Fordham no doubt meant his choice of example as a provocation, but his sense that architectural values should be of peripheral importance to the sustainability agenda is actually widely shared. An undertaking like the Green Deal is, for example, is being discussed almost exclusively as an exercise in energy saving and carbon reduction.
Isn’t it also, we might ask, an opportunity to improve the architectural qualities of the buildings it will address?
There is a seminar taking place at Ecobuild this Wednesday entitled A Stirling Prize for Retrofit?, which will seek to identify ways we might reclaim retrofit as an architectural operation.
Among the speakers is Simon Allford, whose practice’s Angel Building would certainly have been a front-runner had any such prize been in existence last year.

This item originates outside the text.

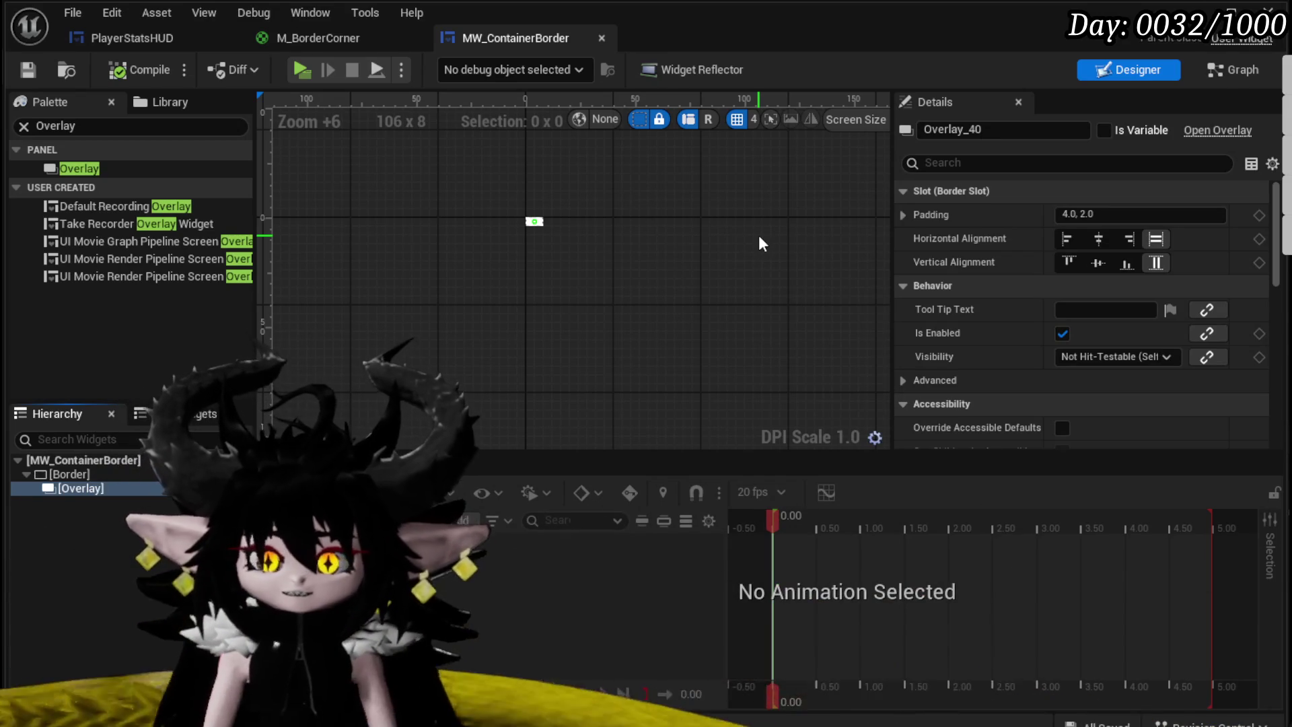
scroll(522, 222, up, 4)
click(529, 216)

AHMM’s remodelling left developer Derwent with a building not just considerably greener than the one it had bought; it also allowed it to charge a significantly higher per square metre rate.
In fact it was only by improving the building’s architectural qualities that AHMM achieved the uplift in values that made the retrofitting economically viable in the first place.
That circular logic is equally germane to the retrofitting of our housing stock. In London’s Docklands Sunand Prasad — another speaker — has led the team that retrofitted a 20-year-old terraced house as part of the Retrofit for the Future project. It was only by increasing the market value of the property that the building works proved a justifiable investment.
Sustainability is not just an environmental consideration but an economic one too. As long as architectural values are excluded from discussions around retrofit it is always going to prove difficult to give both of them the attention they demand.